A Cannes, le juteux marché noir des accès aux soirées et aux projections

  • Devant le Palais des festivals, ils sont des dizaines d’anonymes à espérer récupérer un précieux sésame qui leur permettra de gravir les marches parfois contre (forte) rémunération et en toute illégalité.
  • Des invitations pour des soirées en présence de personnalités se monnayent aussi à prix d’or, jusqu’à 20.000 euros pour espérer croiser Leonardo DiCaprio.
  • Au moins un groupe WhatsApp qui réunit « environ 600 personnes, des vendeurs et des acheteurs de billets et d’invitations » existe.

Débourser 2.000 euros pour fouler le tapis rouge et assister à la projection du dernier Indiana Jones ou jusqu’à 20.000 euros pour une soirée en présence de Leonardo DiCaprio : au Festival de Cannes, le marché noir des invitations de prestige bat son plein.

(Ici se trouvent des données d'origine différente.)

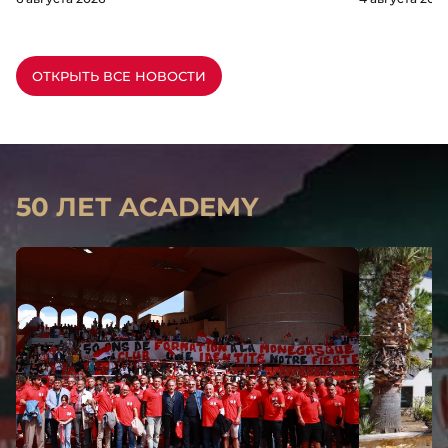
ОТКРЫТЬ ВСЕ НОВОСТИ
50 ЛЕТ ACADEMY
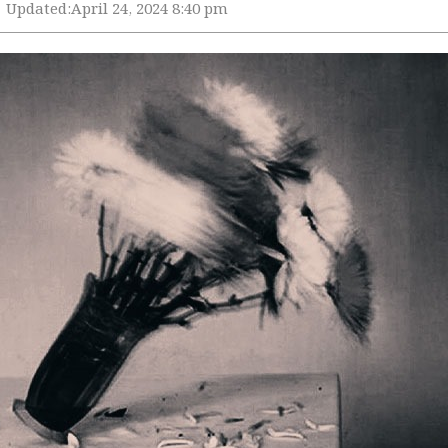
Updated:
April 24, 2024 8:40 pm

Si les professionnels et les journalistes accrédités ont accès – gratuitement – aux projections en réservant leurs billets en ligne, ils sont des dizaines d’anonymes, parfois en smoking et robe de soirée, devant le Palais des festivals, à espérer récupérer un précieux sésame qui leur permettra de gravir les marches comme les stars et découvrir les longs métrages sélectionnés. Parfois contre (forte) rémunération et en toute illégalité.

Un groupe WhatsApp de vendeurs et d’acheteurs

Près du centre de congrès, Sienna, une Italienne d’une trentaine d’années qui vit à Berlin, reste inflexible : « Je ne paierai pas pour aller voir un film qui sortira dans deux ou trois mois ». Elle explique avoir d’ailleurs « déjà vu trois films sans rien débourser » avec « à chaque fois, des gens sympas » qui lui « ont donné un billet ». Un Finlandais de 25 ans, souhaitant rester anonyme, se montre moins catégorique : malgré « peu de moyens », il accepterait de consentir « un effort » pour voir « un Almodovar ou le dernier Scorsese ».

C’est monnaie courante ? Jenny, jeune Américaine de Miami, finit par confier un peu plus loin qu’elle est membre d’un groupe WhatsApp qui réunit « environ 600 personnes, des vendeurs et des acheteurs de billets et d’invitations ». Dans plusieurs captures d’écran de conversations, des propositions comme une place pour la projection du cinquième Indiana Jones à 2.000 euros. « J’ai un billet pour la soirée Campari. Je peux le donner », écrit aussi un membre du groupe dans un anglais approximatif. Un certain Alex lui répond : « Puis-je avoir le billet Campari ? ». Et le vendeur de lui dire : « OK, 300 euros, avez-vous un compte en cryptomonnaie ? ».

Un autre vendeur propose, toujours en anglais, une invitation pour une soirée avec Leonardo DiCaprio à « 20.000 euros par personne » ou d’autres invitations pour des soirées ou des « after party » à des prix allant de 9.500 à 16.500 euros. De son côté, Natalia « cherche 2 billets pour le tapis rouge le 25 mai » et Joe aimerait accéder au « rooftop Chopard » de l’hôtel Martinez.

« Des condamnations ont déjà été prononcées »

Qui peut se permettre de débourser de telles sommes ? « Les influenceuses qui comptent des millions de followers et veulent juste se faire voir », explique Jenny. « Pour elles ou les marques dont elles font la promotion, 2.000 euros, ce n’est rien ».

Ces invitations aux soirées « sont offertes par les marques à des professionnels, elles ne sont pas payantes », explique un habitué du festival sous couvert d’anonymat. « Si ces invitations, en général sous forme de QR code, se retrouvent sur le marché noir, c’est qu’elles sont revendues par des professionnels peu scrupuleux qui se font ainsi de l’argent ».

Pour les invitations aux projections, tous les billets portent la même mention : « Cette invitation est strictement personnelle et ne peut être vendue. Tout contrevenant s’expose à des poursuites ». « Dès que le Festival de Cannes est informé de faits avérés de revente de billets, nous menons des actions, en concertation avec les autorités policières et judiciaires. Des condamnations ont déjà été prononcées par le passé », ont réagi les organisateurs. Selon la police, aucune procédure n’a encore été engagée cette année.